That's because the National Football League's television network has decided to open up Saturday night's momentous New England Patriots-New York Giants game to a national audience over "free" television networks.
Originally, the game was supposed to be shown exclusively on the NFL Network or on local TV in and around Boston and New York. Problem is, most of America doesn't have access to the NFL Network. According to a poll by AOL Sports, only 32% of respondents said they have it.
"We have taken this extraordinary step because it is in the best interest of our fans," NFL Commissioner Roger Goodell said in a press release.
Yeah, right. And that was Goodell scurrying down your chimney on Christmas Eve.
With this move, the NFL is acting in its own self-interest. It doesn't want to rouse the congressional sleeping giant, which could complicate the league's ability to negotiate billion-dollar television contracts. Even if every officeholder from Maine to Long Island took the credit, Congress did a better job of looking out for sports fans than the NFL.
If the NFL cared so much about its fans, it wouldn't have frozen out so many by launching the network in the first place. The masterminds behind the NFL Network must figure this game is why God invented the sports bar.
The Patriots-Giants contest will be aired on NBC, which is owned by General Electric , and CBS in addition to the NFL Network, making this the first NFL game to be carried by three TV channels. The first Super Bowl, played on Jan. 15, 1967 and won by Vince Lombardi's Green Bay Packers, was aired by both CBS and NBC.
We can conclude that the NFL, one of the savviest and most successful sports businesses in the world, felt that it had little choice in the Patriots-Giants broadcast. The move accomplishes a few crucial objectives while affording the NFL an opportunity to claim a big public-relations victory in the eyes of unsophisticated people.
Primarily, however, the decision deflects -- for this pro football season, anyway -- the unwelcome possibility that the U.S. Congress would put pressure on the NFL. The last thing the NFL wants is for Congress, faced with an election year, to investigate the league's antitrust exemption when it negotiates TV packages with the networks.

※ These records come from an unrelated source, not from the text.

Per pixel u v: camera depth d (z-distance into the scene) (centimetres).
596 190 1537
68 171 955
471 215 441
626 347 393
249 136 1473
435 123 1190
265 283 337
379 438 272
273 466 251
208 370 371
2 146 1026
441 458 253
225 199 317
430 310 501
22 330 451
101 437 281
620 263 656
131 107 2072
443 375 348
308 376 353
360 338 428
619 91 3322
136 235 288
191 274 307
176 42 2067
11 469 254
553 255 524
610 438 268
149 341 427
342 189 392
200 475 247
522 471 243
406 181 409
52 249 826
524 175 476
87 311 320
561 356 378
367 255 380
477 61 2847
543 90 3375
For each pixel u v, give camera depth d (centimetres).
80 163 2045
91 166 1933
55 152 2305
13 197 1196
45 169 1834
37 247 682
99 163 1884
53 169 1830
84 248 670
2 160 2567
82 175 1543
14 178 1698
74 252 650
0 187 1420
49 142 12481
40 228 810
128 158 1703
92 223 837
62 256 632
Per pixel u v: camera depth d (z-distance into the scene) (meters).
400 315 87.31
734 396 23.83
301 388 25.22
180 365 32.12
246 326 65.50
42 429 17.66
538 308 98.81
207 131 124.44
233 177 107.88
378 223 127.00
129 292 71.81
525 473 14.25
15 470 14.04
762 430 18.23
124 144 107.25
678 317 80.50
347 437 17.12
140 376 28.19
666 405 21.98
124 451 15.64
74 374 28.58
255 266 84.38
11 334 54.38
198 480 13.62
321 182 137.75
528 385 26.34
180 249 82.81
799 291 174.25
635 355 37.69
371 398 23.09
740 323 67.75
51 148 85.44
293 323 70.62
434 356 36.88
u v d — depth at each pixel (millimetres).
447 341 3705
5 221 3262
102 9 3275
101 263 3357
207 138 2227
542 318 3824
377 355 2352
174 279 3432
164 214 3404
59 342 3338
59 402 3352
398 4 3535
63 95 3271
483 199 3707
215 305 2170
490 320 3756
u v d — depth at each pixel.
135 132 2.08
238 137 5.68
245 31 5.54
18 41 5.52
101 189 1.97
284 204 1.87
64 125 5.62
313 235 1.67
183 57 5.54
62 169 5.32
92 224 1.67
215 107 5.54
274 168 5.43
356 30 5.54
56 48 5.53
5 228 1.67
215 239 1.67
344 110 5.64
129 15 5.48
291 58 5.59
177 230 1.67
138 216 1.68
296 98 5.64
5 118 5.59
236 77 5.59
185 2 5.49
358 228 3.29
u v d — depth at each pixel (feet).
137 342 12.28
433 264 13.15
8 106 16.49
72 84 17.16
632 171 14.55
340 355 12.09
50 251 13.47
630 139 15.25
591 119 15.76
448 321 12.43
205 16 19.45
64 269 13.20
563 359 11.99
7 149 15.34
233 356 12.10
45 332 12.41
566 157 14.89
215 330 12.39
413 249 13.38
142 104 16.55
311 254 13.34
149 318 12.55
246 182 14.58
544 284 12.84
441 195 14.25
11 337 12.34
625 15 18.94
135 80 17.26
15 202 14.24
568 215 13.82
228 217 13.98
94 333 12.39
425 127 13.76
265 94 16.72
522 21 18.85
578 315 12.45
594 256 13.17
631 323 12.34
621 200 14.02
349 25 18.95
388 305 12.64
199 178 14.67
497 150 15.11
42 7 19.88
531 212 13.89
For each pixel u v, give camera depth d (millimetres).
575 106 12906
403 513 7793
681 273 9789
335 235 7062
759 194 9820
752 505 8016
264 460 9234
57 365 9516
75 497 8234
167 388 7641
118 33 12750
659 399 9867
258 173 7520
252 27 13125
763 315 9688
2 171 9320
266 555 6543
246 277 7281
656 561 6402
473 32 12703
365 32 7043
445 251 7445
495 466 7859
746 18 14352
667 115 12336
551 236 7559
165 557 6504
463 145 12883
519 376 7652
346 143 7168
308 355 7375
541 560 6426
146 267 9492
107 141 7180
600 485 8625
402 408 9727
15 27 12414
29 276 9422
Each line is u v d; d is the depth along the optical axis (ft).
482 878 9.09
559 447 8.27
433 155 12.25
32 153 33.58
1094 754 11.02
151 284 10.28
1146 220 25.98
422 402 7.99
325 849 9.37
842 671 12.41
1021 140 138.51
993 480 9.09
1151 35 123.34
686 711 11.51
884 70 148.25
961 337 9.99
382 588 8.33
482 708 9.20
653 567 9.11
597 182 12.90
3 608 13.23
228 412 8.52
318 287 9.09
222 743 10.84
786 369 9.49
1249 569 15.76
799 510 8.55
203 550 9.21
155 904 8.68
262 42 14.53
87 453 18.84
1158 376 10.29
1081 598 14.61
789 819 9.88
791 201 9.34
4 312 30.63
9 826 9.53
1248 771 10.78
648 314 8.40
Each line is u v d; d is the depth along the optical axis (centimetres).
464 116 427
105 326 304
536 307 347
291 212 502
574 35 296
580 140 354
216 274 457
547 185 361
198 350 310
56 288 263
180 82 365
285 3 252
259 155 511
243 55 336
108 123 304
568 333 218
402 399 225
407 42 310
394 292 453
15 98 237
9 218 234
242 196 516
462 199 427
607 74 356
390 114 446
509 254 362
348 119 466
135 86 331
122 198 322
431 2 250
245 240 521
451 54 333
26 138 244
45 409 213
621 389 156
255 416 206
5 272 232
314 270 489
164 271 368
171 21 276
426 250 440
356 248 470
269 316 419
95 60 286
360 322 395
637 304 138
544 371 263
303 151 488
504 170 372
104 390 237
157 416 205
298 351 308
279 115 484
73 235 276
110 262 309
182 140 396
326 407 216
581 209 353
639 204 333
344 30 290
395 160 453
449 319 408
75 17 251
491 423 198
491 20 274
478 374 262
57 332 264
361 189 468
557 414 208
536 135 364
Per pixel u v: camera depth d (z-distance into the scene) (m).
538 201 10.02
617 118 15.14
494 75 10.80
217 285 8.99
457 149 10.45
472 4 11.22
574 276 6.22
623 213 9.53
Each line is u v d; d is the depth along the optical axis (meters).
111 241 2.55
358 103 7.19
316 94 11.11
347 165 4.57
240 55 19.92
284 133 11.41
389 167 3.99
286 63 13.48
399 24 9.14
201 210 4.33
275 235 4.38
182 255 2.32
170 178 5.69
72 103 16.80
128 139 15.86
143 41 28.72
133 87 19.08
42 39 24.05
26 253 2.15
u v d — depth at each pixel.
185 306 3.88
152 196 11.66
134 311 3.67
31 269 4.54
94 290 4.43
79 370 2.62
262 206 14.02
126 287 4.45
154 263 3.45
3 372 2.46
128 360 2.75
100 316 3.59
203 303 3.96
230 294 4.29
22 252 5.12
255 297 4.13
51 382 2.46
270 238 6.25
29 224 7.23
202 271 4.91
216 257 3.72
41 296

The NFL Network has a mere 43 million subscribers. Because NBC and CBS will use the NFL's broadcasters, the league's operation will get some sorely needed exposure.
A few weeks ago, the NFL garnered some heavy criticism when the Dallas Cowboys-Green Bay Packers game, one of the regular season's marquee events, was aired only on the NFL Network. Now, the NFL will undoubtedly try to convince America that it is showing the game across the country in the spirit of holiday giving -- or something like that, I guess.
The Patriots-Giants collision highlights the final weekend of the NFL's regular season, and it has genuine historic implications. The Patriots will enter Giants Stadium holding a 15-0 record, the first time an NFL team has held that mark. The team is heavily favored to beat the Giants and conclude its regular season with an undefeated record. The 1972 Miami Dolphins went undefeated in 1972, but did so in a 14-game schedule.
The NFL's disastrous 2007
On the other hand, the NFL has had a disastrous season and certainly craved a PR boost. Among other troubling off-the-field events, the troubles of Michael Vick, the former star quarterback of the Atlanta Falcons, damaged the league's integrity.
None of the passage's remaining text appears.